Sumber ilustrasi: Pinterest/ Boynona Maria
“Ibaratnya memang dari kemarin tuh aku dipaksa untuk diam, menghilang, dan terkubur lagi. Sekarang aku ingin setidaknya orang lain tahu kisah sebenarnya yang aku alami.”
Mahasiswi kampus negeri di Solo, Yara, bukan nama sebenarnya, malam itu akhirnya berani mengungkap kembali kisah kelamnya. Tarikan nafasnya mulai memutar kembali kejadian lima tahun lalu yang belakangan ini memenuhi pikirannya.
Saat berbincang dengan tim Locus beberapa waktu lalu, nada suaranya cukup berat dan tidak bersemangat. Mata sayunya mengarah ke bawah meja sembari bercerita.
Kisah ini bermula saat ia masih menjadi mahasiswa baru di Solo. Sore itu, Yara selesai melalui perkuliahan di kampusnya dan harus segera bertemu sesorang untuk transaksi barang.
Tak seperti hari-hari biasanya, kali ini ia kesulitan menemukan pengemudi di salah satu aplikasi ojek online. Sudah beberapa kali mencoba, tetapi tetap saja tidak ada yang menerima pesanan ojeknya.

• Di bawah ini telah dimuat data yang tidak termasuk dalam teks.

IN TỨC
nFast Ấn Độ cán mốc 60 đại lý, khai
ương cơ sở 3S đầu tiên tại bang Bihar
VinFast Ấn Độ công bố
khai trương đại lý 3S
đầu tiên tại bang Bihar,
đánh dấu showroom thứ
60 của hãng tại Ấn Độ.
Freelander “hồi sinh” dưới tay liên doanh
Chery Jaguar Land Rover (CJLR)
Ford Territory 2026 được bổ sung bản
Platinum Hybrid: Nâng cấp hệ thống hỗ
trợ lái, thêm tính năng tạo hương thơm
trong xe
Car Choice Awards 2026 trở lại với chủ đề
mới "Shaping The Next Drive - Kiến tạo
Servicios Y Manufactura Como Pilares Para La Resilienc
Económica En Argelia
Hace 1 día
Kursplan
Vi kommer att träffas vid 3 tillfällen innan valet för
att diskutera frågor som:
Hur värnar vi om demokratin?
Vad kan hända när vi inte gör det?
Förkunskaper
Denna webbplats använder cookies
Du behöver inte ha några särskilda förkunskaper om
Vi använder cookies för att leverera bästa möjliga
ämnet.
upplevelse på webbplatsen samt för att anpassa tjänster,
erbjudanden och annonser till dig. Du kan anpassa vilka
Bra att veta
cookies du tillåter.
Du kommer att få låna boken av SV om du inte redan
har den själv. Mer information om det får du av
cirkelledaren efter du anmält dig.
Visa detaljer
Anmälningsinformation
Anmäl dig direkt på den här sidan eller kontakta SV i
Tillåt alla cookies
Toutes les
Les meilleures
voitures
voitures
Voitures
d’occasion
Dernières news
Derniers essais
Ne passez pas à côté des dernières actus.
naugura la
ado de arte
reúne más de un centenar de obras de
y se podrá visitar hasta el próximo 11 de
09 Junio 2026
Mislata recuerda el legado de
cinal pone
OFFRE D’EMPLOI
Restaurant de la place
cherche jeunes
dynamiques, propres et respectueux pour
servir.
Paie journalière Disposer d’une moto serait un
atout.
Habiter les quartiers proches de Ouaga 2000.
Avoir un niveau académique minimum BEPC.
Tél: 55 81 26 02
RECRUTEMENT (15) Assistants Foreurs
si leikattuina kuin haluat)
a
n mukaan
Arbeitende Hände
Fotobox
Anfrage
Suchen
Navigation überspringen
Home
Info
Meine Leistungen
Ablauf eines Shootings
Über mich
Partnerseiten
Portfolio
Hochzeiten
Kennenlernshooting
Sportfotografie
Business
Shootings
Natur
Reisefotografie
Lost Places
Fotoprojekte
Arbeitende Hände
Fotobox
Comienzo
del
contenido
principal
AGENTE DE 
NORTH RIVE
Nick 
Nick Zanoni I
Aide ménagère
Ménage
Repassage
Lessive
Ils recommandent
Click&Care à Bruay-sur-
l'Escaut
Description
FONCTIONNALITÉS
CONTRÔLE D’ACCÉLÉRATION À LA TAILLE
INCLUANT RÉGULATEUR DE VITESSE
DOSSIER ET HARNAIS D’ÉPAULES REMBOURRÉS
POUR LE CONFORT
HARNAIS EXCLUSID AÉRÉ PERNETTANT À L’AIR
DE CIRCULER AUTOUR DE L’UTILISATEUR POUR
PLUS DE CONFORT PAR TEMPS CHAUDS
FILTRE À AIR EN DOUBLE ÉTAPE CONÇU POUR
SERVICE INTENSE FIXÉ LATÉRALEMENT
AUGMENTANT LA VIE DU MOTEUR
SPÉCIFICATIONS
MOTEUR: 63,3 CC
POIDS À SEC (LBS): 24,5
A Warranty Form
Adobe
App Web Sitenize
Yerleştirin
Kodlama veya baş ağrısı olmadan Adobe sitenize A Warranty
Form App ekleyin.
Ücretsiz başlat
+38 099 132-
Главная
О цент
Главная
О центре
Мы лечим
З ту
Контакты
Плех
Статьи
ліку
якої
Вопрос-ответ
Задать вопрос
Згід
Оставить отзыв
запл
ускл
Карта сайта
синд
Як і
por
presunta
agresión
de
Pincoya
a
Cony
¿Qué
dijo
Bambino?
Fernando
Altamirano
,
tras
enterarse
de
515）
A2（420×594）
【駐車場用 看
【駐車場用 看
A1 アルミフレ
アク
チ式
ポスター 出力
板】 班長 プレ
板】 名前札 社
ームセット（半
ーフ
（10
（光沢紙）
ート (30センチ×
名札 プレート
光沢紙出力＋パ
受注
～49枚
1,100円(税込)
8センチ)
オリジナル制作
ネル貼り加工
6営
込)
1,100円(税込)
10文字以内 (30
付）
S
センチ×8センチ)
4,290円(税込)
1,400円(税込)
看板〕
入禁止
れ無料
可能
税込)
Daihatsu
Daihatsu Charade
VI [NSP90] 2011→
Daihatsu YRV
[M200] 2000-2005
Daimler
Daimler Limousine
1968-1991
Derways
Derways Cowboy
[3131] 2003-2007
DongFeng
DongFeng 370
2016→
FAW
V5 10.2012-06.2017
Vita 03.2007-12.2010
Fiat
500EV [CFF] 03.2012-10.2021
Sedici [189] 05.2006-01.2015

Seketika, Yara teringat salah satu rekan yang sebelumnya juga sudah pernah ia gunakan jasa ojeknya. Tanpa pikir panjang, ia segera menghubungi rekannya itu.
Namun, ketika dihubungi, rekannya yang bernama AF yang juga berstatus mahasiswa senior itu ternyata sedang ingin mengantarkan pesanan makanan ke customer lain. Yara lantas bertanya di daerah mana rekannya itu akan mengantarkan pesanan.
Melihat daerah yang akan dituju jaraknya dekat dari kampus, Yara tak keberatan untuk ikut mengantarkan makanan terlebih dulu agar setelahnya bisa segera pulang. Selesai mengantarkan pesanan, mereka kemudian segera melaju ke tempat tujuan Yara.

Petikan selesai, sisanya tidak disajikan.